Copy the material word for word from the line with "ただきました。ありがとうございます！" to the line with "medicinali.", including both of those lines and leaving out the pictures.

**Dataset content:**
■ ■ ■ ■ ■

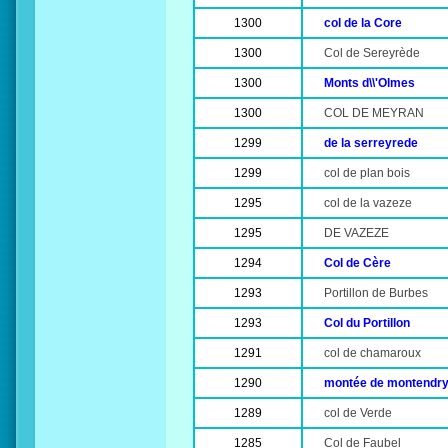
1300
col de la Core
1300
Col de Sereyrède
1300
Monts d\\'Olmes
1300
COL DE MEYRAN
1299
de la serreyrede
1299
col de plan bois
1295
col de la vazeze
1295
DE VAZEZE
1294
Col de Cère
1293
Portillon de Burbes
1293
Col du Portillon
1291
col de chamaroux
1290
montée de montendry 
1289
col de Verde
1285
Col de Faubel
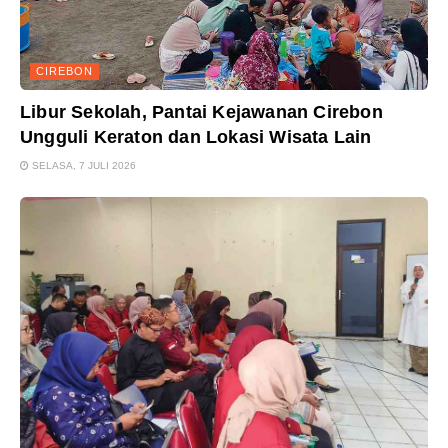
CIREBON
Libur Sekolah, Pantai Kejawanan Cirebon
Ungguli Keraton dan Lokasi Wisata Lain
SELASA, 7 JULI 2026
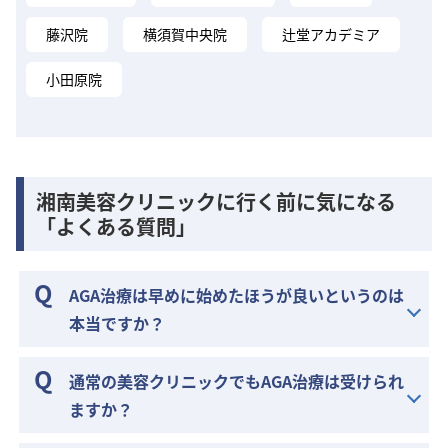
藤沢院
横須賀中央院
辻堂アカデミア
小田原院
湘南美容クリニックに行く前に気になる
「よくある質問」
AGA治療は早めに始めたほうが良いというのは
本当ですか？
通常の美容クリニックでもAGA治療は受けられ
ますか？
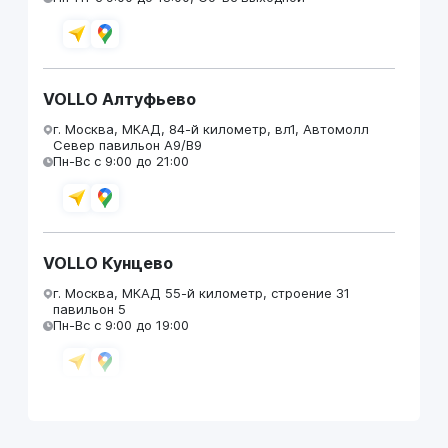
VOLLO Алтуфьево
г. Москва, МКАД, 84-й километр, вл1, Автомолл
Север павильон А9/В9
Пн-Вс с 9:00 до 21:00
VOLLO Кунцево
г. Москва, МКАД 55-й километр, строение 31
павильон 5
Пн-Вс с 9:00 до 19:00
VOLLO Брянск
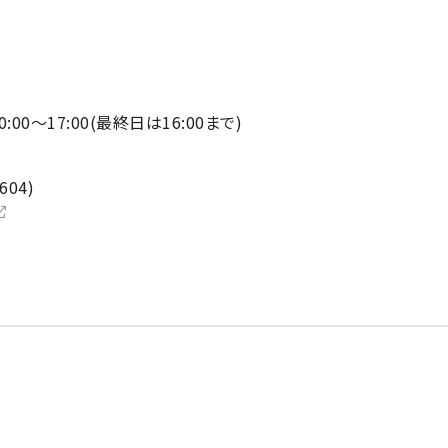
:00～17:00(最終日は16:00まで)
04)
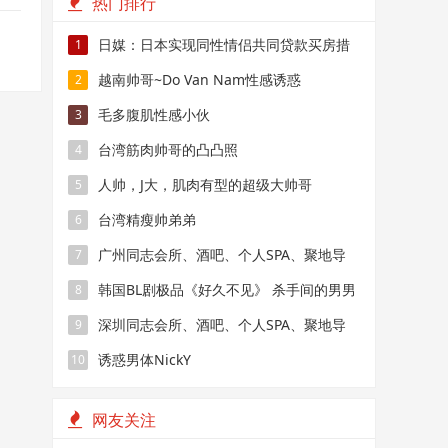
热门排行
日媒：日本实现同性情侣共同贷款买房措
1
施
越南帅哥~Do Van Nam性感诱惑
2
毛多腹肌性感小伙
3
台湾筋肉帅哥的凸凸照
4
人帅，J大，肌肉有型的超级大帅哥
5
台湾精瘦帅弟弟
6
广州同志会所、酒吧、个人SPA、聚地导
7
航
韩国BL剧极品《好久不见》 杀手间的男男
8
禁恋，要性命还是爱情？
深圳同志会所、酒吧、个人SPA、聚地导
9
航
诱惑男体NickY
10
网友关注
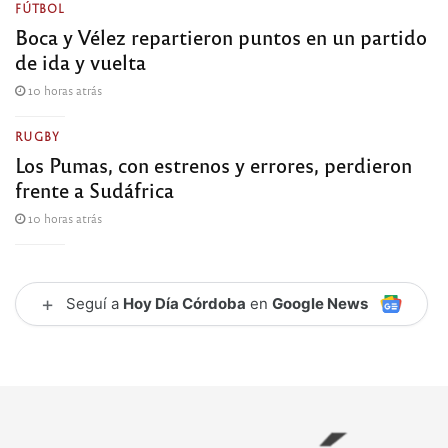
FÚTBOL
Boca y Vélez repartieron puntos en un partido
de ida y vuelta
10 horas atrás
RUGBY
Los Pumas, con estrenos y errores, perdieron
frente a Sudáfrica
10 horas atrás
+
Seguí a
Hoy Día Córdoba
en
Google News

■ ■ ■ ■ ■

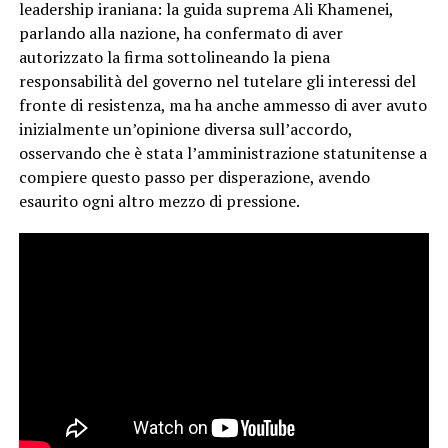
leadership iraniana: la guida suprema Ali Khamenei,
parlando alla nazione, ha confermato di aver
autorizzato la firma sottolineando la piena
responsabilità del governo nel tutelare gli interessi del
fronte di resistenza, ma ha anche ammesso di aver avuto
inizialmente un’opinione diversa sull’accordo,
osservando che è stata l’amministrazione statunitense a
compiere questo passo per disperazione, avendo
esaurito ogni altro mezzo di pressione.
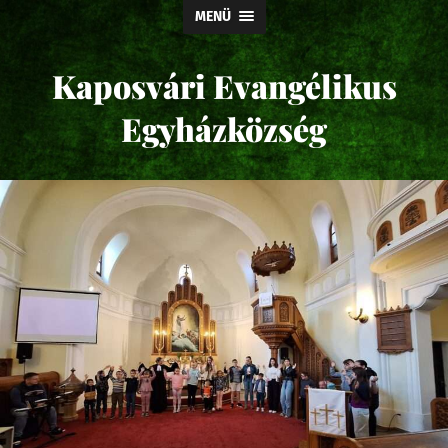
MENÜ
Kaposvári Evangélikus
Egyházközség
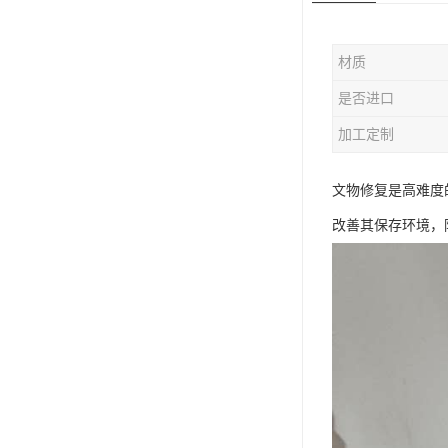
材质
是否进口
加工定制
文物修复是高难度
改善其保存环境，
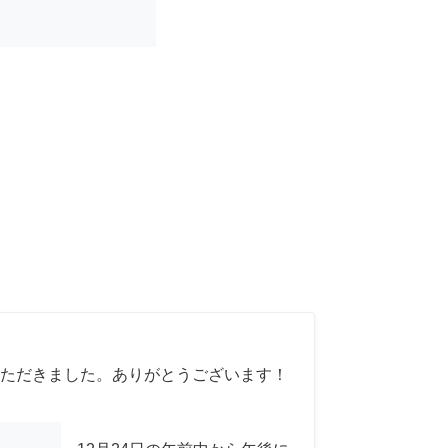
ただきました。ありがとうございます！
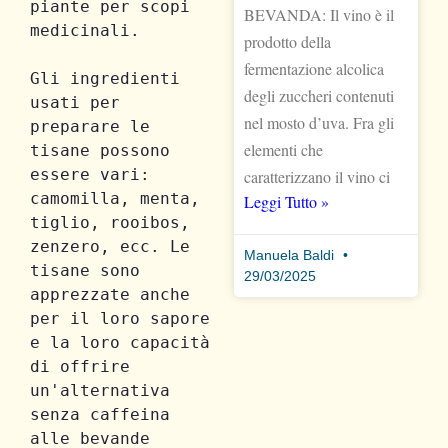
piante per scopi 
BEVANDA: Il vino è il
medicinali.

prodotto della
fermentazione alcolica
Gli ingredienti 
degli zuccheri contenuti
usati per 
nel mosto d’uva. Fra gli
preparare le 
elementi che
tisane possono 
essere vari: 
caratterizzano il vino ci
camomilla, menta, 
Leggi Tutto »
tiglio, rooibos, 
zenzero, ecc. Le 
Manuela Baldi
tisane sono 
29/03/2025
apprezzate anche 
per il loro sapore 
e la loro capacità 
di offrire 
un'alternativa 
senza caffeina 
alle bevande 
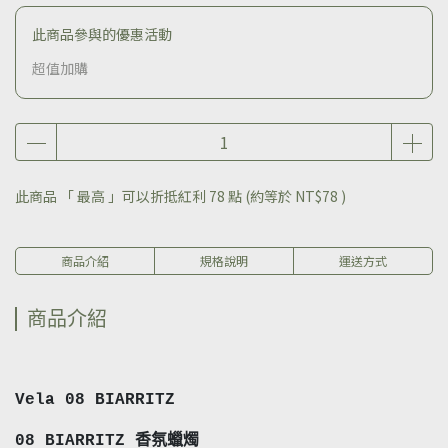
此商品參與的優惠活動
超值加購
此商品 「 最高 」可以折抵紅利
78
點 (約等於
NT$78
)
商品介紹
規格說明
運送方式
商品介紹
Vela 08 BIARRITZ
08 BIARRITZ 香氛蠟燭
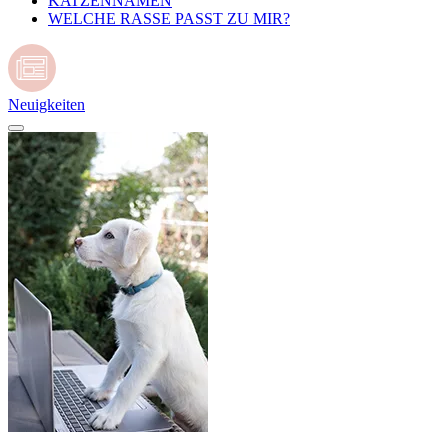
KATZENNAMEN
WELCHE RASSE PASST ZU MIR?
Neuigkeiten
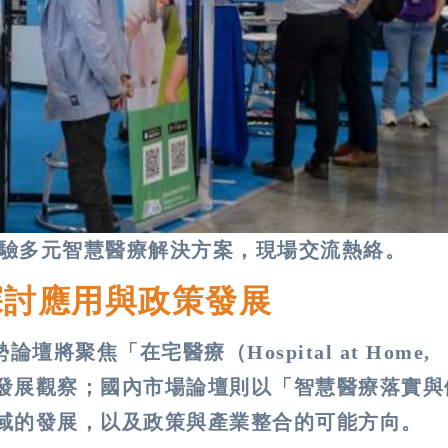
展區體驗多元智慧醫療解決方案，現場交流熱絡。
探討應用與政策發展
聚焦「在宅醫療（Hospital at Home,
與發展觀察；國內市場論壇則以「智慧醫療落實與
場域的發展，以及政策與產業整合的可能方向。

■ ■ ■ ■ ■

**Result of the exercise:**
ただきました。ありがとうございます！
piante per scopi 
BEVANDA: Il vino è il
medicinali.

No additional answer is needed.